Which is the highest priority nursing diagnosis for a patient who is starting CPAP therapy for sleep apnea?
Health-seeking behaviors related to expressed desire for better sleep
Impaired bed mobility related to presence of CPAP mask on face
Risk for impaired skin integrity related to tight-fitting mask on face
Risk for powerlessness related to inability to breathe regularly during sleep
The Correct Answer is D
Choice A reason: This is an incorrect choice because health-seeking behaviors related to expressed desire for better sleep is not the highest priority nursing diagnosis for a patient who is starting CPAP therapy for sleep apnea. Health-seeking behaviors are actions that a person takes to improve their health and well-being. However, this is not the most urgent or life-threatening problem for the patient, as it does not pose an immediate risk of harm or injury.
Choice B reason: This is an incorrect choice because impaired bed mobility related to presence of CPAP mask on face is not the highest priority nursing diagnosis for a patient who is starting CPAP therapy for sleep apnea. Impaired bed mobility is the limitation of the patient's ability to move in bed. However, this is not the most urgent or life-threatening problem for the patient, as it does not cause an immediate risk of harm or injury.
Choice C reason: This is an incorrect choice because risk for impaired skin integrity related to tight-fitting mask on face is not the highest priority nursing diagnosis for a patient who is starting CPAP therapy for sleep apnea. Risk for impaired skin integrity is the potential for the patient's skin to be damaged or broken. However, this is not the most urgent or life-threatening problem for the patient, as it does not cause an immediate risk of harm or injury.

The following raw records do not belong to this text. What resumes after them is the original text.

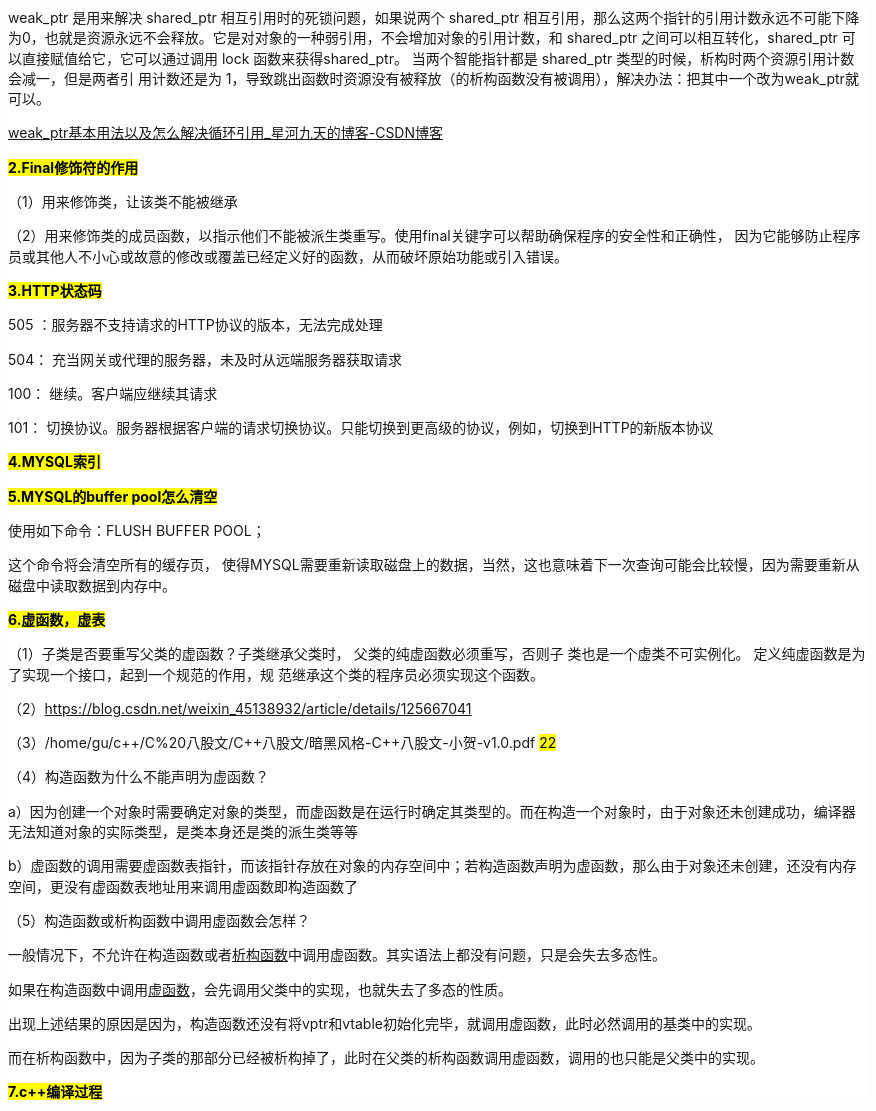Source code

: weak_ptr 是⽤来解决 shared_ptr 相互引⽤时的死锁问题，如果说两个 shared_ptr 相互引⽤，那么这两个指针的引⽤计数永远不可能下降为0，也就是资源永远不会释放。它是对对象的⼀种弱引⽤，不会增加对象的引⽤计数，和 shared_ptr 之间可以相互转化，shared_ptr 可以直接赋值给它，它可以通过调⽤ lock 函数来获得shared_ptr。
当两个智能指针都是 shared_ptr 类型的时候，析构时两个资源引⽤计数会减⼀，但是两者引
⽤计数还是为 1，导致跳出函数时资源没有被释放（的析构函数没有被调⽤），解决办法：把其中⼀个改为weak_ptr就可以。

[weak_ptr基本用法以及怎么解决循环引用_星河九天的博客-CSDN博客](https://blog.csdn.net/m0_70418130/article/details/125980596)

<mark>**2.Final修饰符的作用**</mark>

（1）用来修饰类，让该类不能被继承

（2）用来修饰类的成员函数，以指示他们不能被派生类重写。使用final关键字可以帮助确保程序的安全性和正确性， 因为它能够防止程序员或其他人不小心或故意的修改或覆盖已经定义好的函数，从而破坏原始功能或引入错误。

<mark>**3.HTTP状态码**</mark>

505 ：服务器不支持请求的HTTP协议的版本，无法完成处理

504： 充当网关或代理的服务器，未及时从远端服务器获取请求

100： 继续。客户端应继续其请求

101： 切换协议。服务器根据客户端的请求切换协议。只能切换到更高级的协议，例如，切换到HTTP的新版本协议

<mark>**4.MYSQL索引**</mark>

**<mark>5.MYSQL的buffer pool怎么清空</mark>**

使用如下命令：FLUSH BUFFER POOL；

这个命令将会清空所有的缓存页， 使得MYSQL需要重新读取磁盘上的数据，当然，这也意味着下一次查询可能会比较慢，因为需要重新从磁盘中读取数据到内存中。

**<mark>6.虚函数，虚表</mark>**

（1）⼦类是否要重写⽗类的虚函数？⼦类继承⽗类时， ⽗类的纯虚函数必须重写，否则⼦
类也是⼀个虚类不可实例化。 定义纯虚函数是为了实现⼀个接⼝，起到⼀个规范的作⽤，规
范继承这个类的程序员必须实现这个函数。

（2）https://blog.csdn.net/weixin_45138932/article/details/125667041

（3）/home/gu/c++/C%20八股文/C++八股文/暗黑风格-C++八股文-小贺-v1.0.pdf   <mark>22</mark>

（4）构造函数为什么不能声明为虚函数？

a）因为创建一个对象时需要确定对象的类型，而虚函数是在运行时确定其类型的。而在构造一个对象时，由于对象还未创建成功，编译器无法知道对象的实际类型，是类本身还是类的派生类等等

b）虚函数的调用需要虚函数表指针，而该指针存放在对象的内存空间中；若构造函数声明为虚函数，那么由于对象还未创建，还没有内存空间，更没有虚函数表地址用来调用虚函数即构造函数了

（5）构造函数或析构函数中调⽤虚函数会怎样？

一般情况下，不允许在构造函数或者[析构函数](https://so.csdn.net/so/search?q=%E6%9E%90%E6%9E%84%E5%87%BD%E6%95%B0&spm=1001.2101.3001.7020)中调用虚函数。其实语法上都没有问题，只是会失去多态性。

如果在构造函数中调用[虚函数](https://so.csdn.net/so/search?q=%E8%99%9A%E5%87%BD%E6%95%B0&spm=1001.2101.3001.7020)，会先调用父类中的实现，也就失去了多态的性质。

出现上述结果的原因是因为，构造函数还没有将vptr和vtable初始化完毕，就调用虚函数，此时必然调用的基类中的实现。

而在析构函数中，因为子类的那部分已经被析构掉了，此时在父类的析构函数调用虚函数，调用的也只能是父类中的实现。

**<mark>7.c++编译过程</mark>**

Choice D reason: This is the correct choice because risk for powerlessness related to inability to breathe regularly during sleep is the highest priority nursing diagnosis for a patient who is starting CPAP therapy for sleep apnea. Risk for powerlessness is the potential for the patient to feel a loss of control or self-efficacy. This is the most urgent and life-threatening problem for the patient, as it can result in psychological distress, anxiety, depression, or hopelessness.
Nursing Test Bank
Naxlex Comprehensive Predictor Exams
Related Questions
Correct Answer is ["A","B","D","E"]
Explanation
Choice A reason: This is a correct choice because providing personal hygiene before bedtime is an appropriate nursing intervention to promote adequate sleep for a patient who suffers from a sleep pattern disturbance. This intervention can help the patient to feel more comfortable, relaxed, and refreshed, and to reduce the risk of infection or skin breakdown.
Choice B reason: This is a correct choice because synchronizing the schedule for medications and vital signs is an appropriate nursing intervention to promote adequate sleep for a patient who suffers from a sleep pattern disturbance. This intervention can help the patient to have uninterrupted sleep cycles, and to avoid unnecessary disturbances or discomforts from frequent assessments or treatments.
Choice C reason: This is an incorrect choice because administering sleep aids every night at the same time is not an appropriate nursing intervention to promote adequate sleep for a patient who suffers from a sleep pattern disturbance. This intervention can cause dependence, tolerance, or adverse effects from the sleep aids, and may not address the underlying cause of the sleep problem. The nurse should use non-pharmacological methods to promote sleep, and administer sleep aids only as prescribed and indicated.
Choice D reason: This is a correct choice because assisting the patient to use the toilet before bed is an appropriate nursing intervention to promote adequate sleep for a patient who suffers from a sleep pattern disturbance. This intervention can help the patient to avoid nocturia, which is the need to urinate at night, and to prevent urinary tract infections or incontinence.
Choice E reason: This is a correct choice because straightening and changing any soiled bed linens is an appropriate nursing intervention to promote adequate sleep for a patient who suffers from a sleep pattern disturbance. This intervention can help the patient to maintain a clean, dry, and comfortable sleeping environment, and to prevent skin irritation or infection.
Correct Answer is D
Explanation
Choice A reason: This is an inappropriate statement for the nurse to include in the description of the incident because it is subjective, biased, and disrespectful. The nurse should not make judgments or assumptions about the patient's personality or behavior, but rather report the facts and observations of the situation.
Choice B reason: This is an inappropriate statement for the nurse to include in the description of the incident because it is irrelevant, speculative, and accusatory. The nurse should not blame or criticize the nurse assistant's performance, but rather focus on the patient's condition and the actions taken to prevent or manage the fall.
Choice C reason: This is an inappropriate statement for the nurse to include in the description of the incident because it is uncertain, hypothetical, and unprofessional. The nurse should not use words like "probably" or "maybe" that indicate a lack of clarity or certainty, but rather state the facts and evidence of the situation.
Choice D reason: This is an appropriate statement for the nurse to include in the description of the incident because it is objective, factual, and concise. The nurse should report the patient's location, status, and environment at the time of the fall, and the possible cause or contributing factors of the fall.